Kelompok pejuang Palestina, Hamas, telah menjadi sorotan dalam beberapa waktu terakhir. Pada tanggal 7 Oktober, kelompok ini berhasil menembus perbatasan antara Gaza dan Israel dan melakukan penyerangan ke wilayah Israel. Dalam penyerangan ini, sekitar 1.400 warga Israel tewas dan lebih dari 200 warga diculik oleh Hamas.
Sebagai respons, Israel melancarkan serangan udara terberatnya ke Gaza untuk menghancurkan Hamas. Namun, serangan ini juga menewaskan lebih dari 9.000 jiwa warga Gaza yang mayoritasnya adalah warga sipil.
Dalam perkembangan konflik ini, muncul skenario tentang kemungkinan Hamas benar-benar dihancurkan di Gaza. Menteri Luar Negeri Amerika Serikat, Antony Blinken, telah menyarankan kepada Presiden Palestina, Mahmoud Abbas, dan Otoritas Palestina (PA) untuk mengambil kembali kekuasaan di Gaza dari Hamas.

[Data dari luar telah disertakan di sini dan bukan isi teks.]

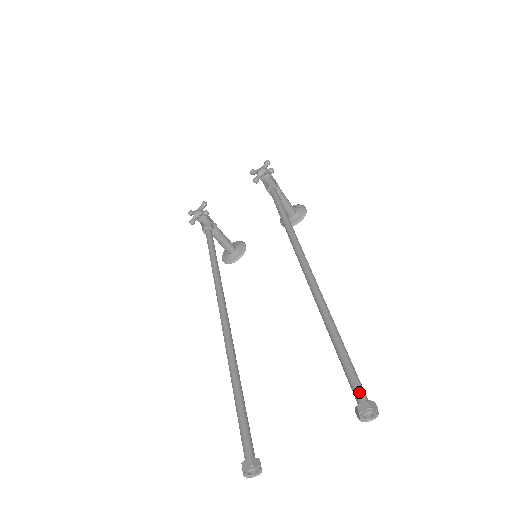
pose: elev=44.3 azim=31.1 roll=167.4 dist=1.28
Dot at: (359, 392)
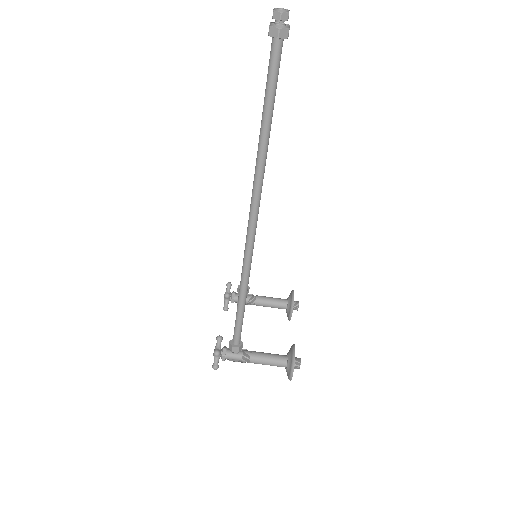
Dot at: occluded
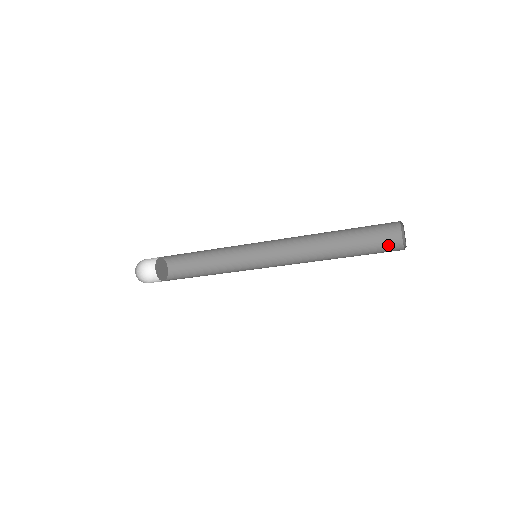
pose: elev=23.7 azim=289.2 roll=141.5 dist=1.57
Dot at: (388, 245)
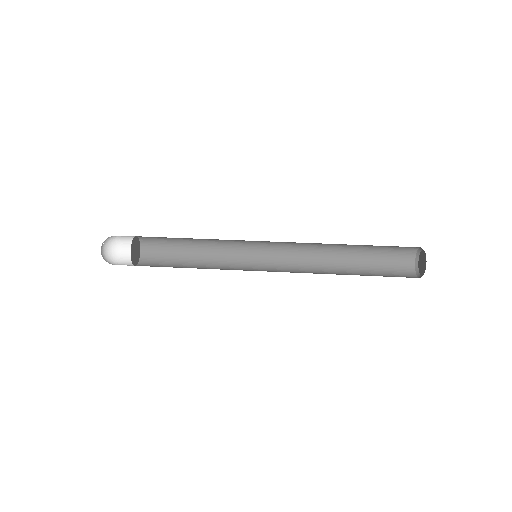
Dot at: (401, 252)
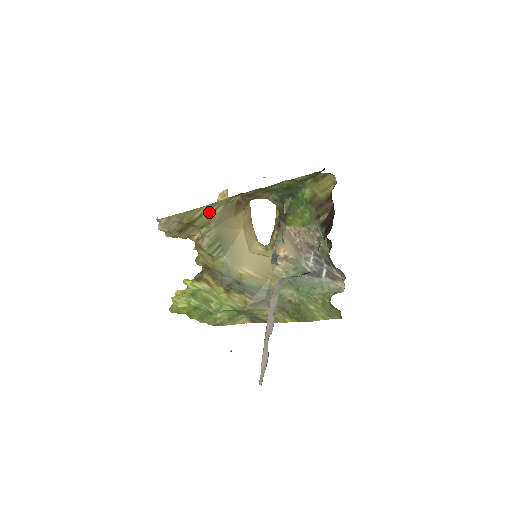
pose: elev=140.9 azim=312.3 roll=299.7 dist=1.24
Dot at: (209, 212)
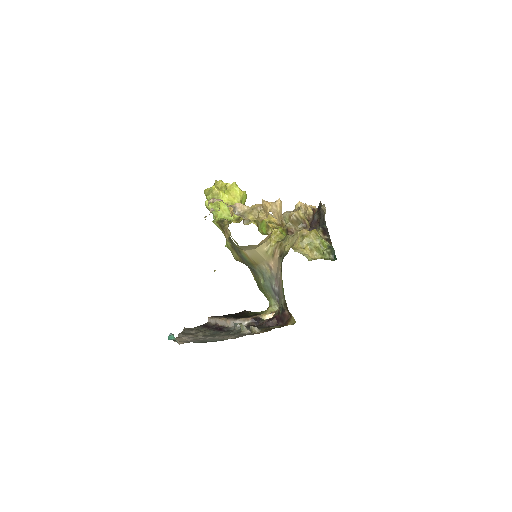
Dot at: occluded
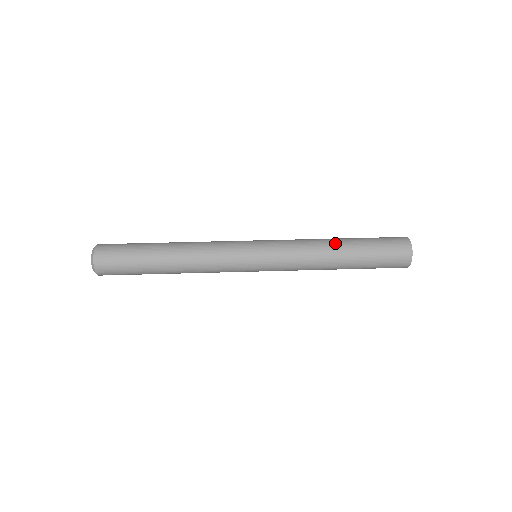
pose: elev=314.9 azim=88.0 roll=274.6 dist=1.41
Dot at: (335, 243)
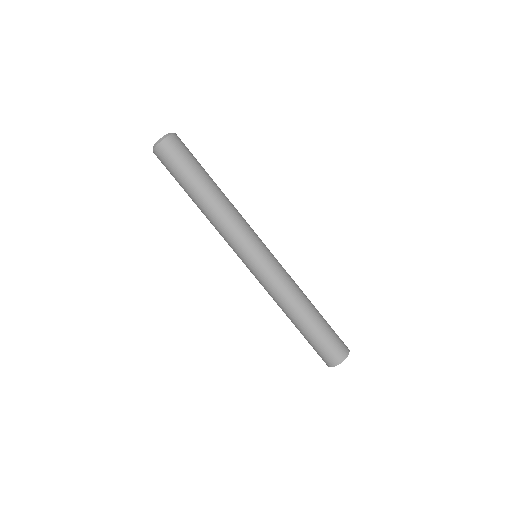
Dot at: (308, 305)
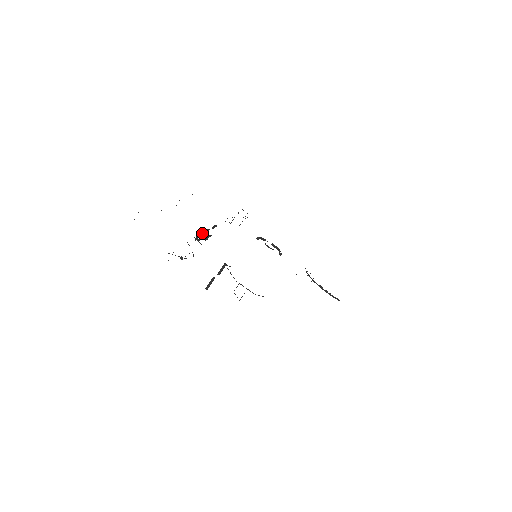
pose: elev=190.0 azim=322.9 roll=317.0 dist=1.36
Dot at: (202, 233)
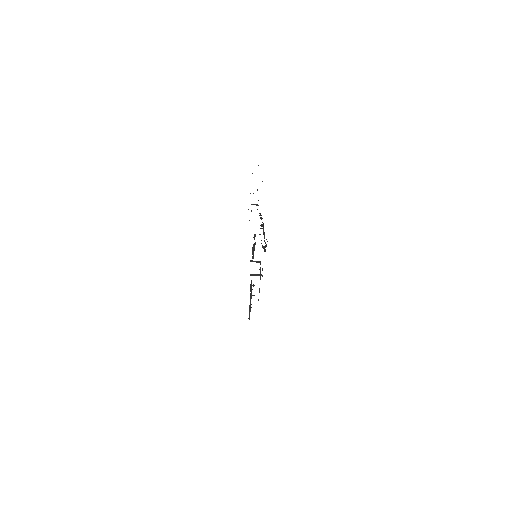
Dot at: occluded
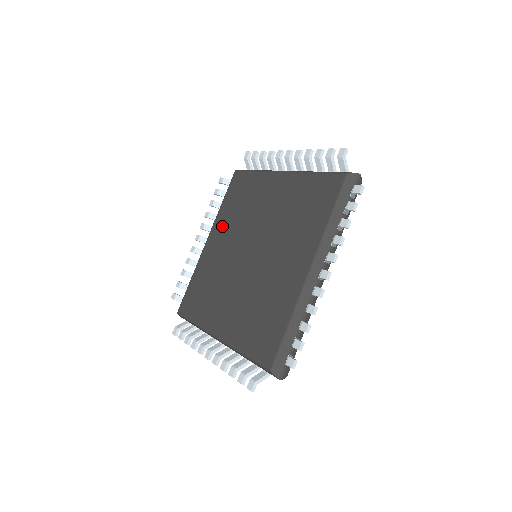
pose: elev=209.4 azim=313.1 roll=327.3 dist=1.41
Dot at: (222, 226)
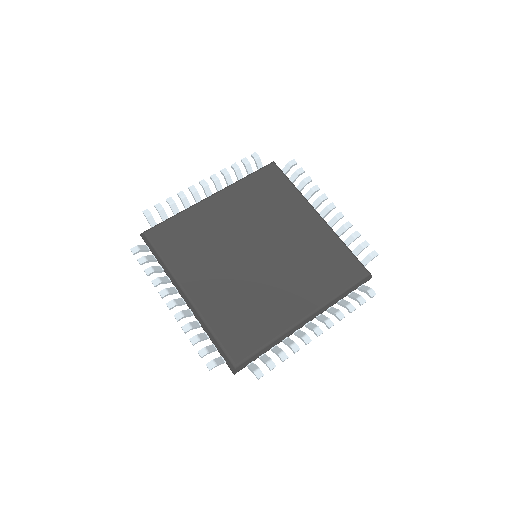
Dot at: (237, 200)
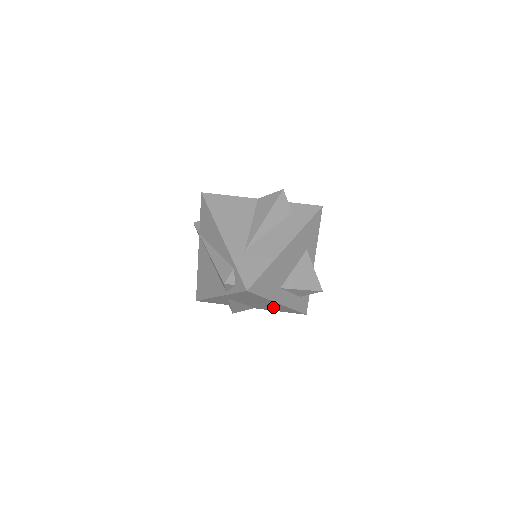
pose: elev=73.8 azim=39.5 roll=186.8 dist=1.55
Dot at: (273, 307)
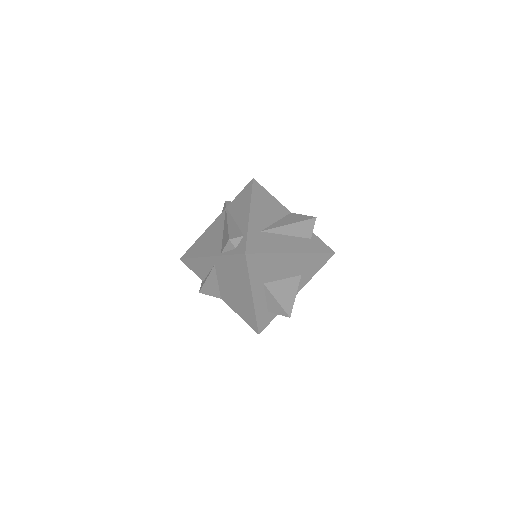
Dot at: (241, 303)
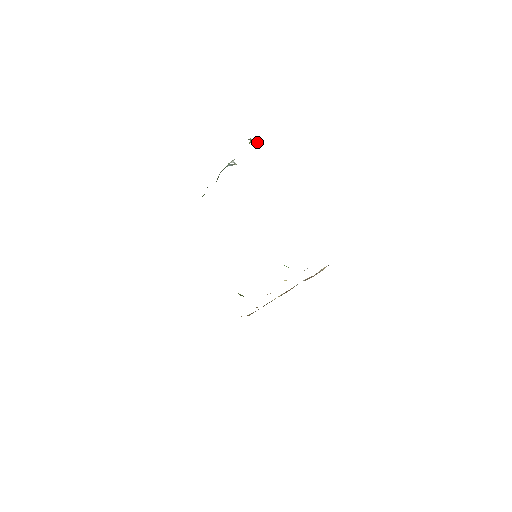
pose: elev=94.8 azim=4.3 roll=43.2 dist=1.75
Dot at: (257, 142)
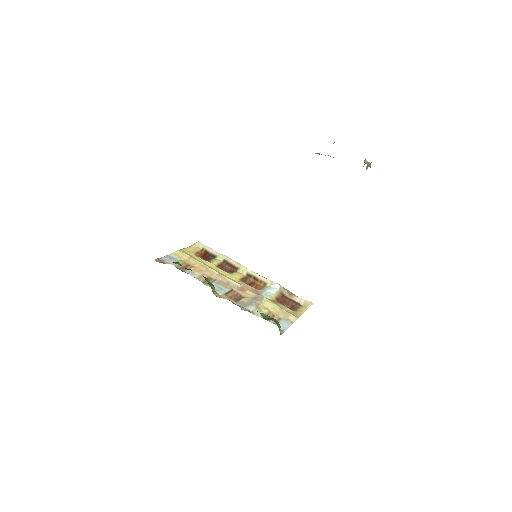
Dot at: (369, 166)
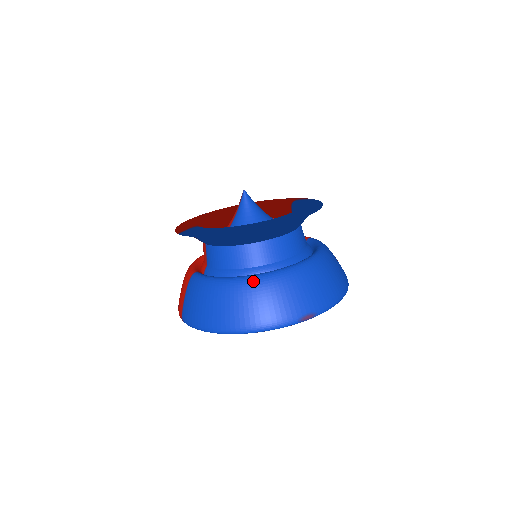
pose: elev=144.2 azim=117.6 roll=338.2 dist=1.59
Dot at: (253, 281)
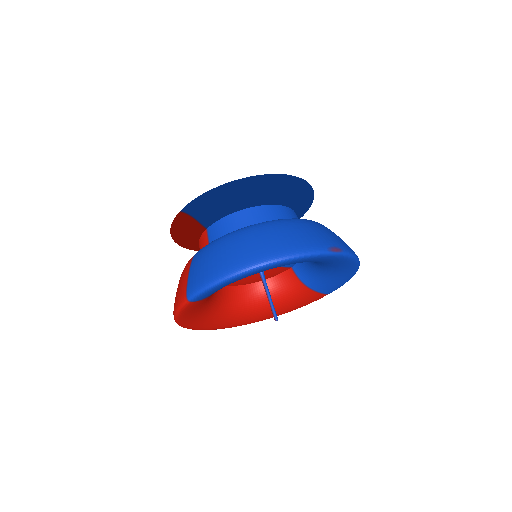
Dot at: (271, 222)
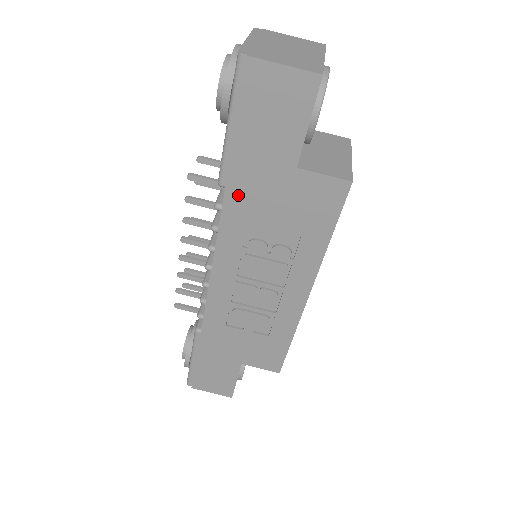
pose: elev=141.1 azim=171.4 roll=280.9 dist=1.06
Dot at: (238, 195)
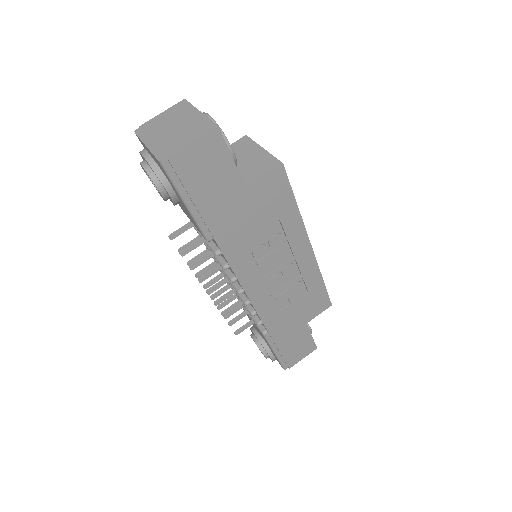
Dot at: (225, 236)
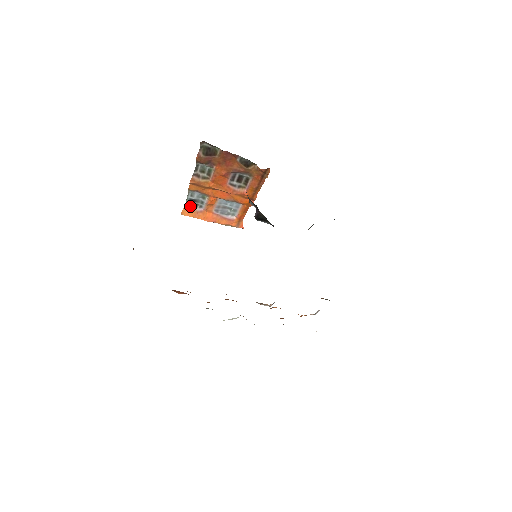
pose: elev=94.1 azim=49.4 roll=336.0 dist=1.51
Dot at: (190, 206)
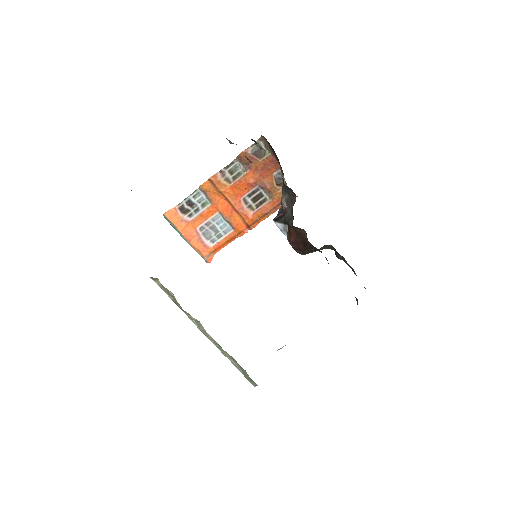
Dot at: (181, 209)
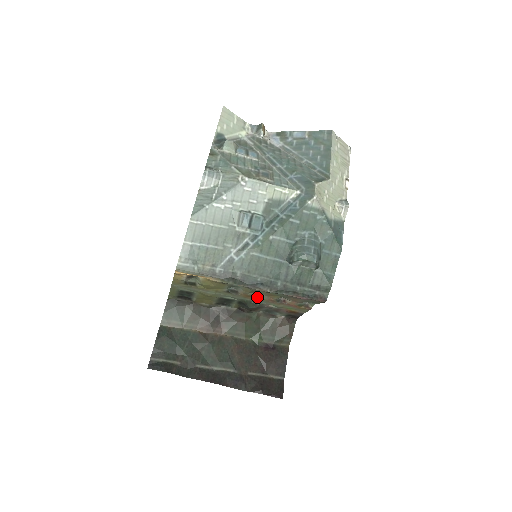
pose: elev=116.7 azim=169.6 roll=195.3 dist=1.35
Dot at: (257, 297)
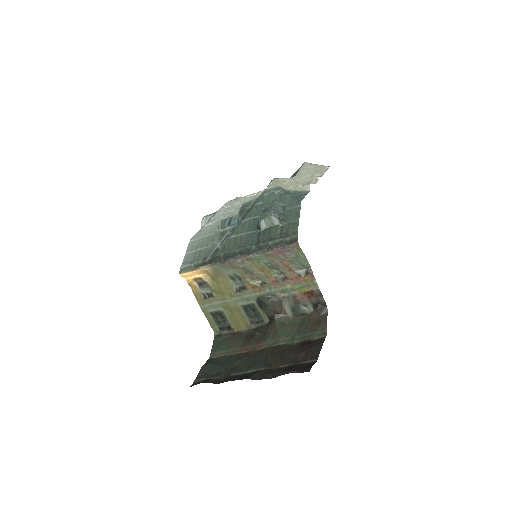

Namun, hal ini masih menimbulkan pertanyaan. Karena PA dipimpin oleh kelompok Fatah yang merupakan lawan politik Hamas, dan banyak warga Gaza melihat PA sebagai pihak yang tunduk pada Israel dan pendukung internasionalnya.
Menurut Analis dari Carnegie Endowment for Peace, Nathan Brown, sulit bagi PA untuk memimpin Gaza. PA harus meminta bantuan Israel untuk membatalkan kebijakan lamanya yang memisahkan Gaza dan Tepi Barat. Namun, belum bisa dipastikan apakah Israel akan mengizinkannya.
Selain itu, PA juga menghadapi kekurangan popularitas di Gaza dan masalah pendanaan yang serius. Anggaran PA telah mencapai titik puncaknya karena Israel menahan pendapatan pajak yang dikumpulkan dari warga Palestina.
Jurnalis senior The Guardian, Peter Beaumont, menambahkan bahwa kondisi Gaza menjadi sulit jika Hamas tidak ada. Bila PA harus berkuasa di Gaza, lembaga itu akan bergantung pada Israel yang telah menyerang wilayah itu dengan keras.
Untuk kembali berkuasa di Gaza, PA memerlukan pemilu, tetapi tidak jelas apakah PA akan memenangkannya, terlebih jika pemilu tidak melibatkan pihak-pihak yang mendukung kekerasan.
Pemerintahan PA di Gaza berakhir dengan penghinaan yang nyata. Anggota Fatah meninggalkan jalur pantai menuju Tepi Barat dengan berpakaian minim, merupakan metafora atas keruntuhan PA di Gaza yang masih bertahan hingga saat ini.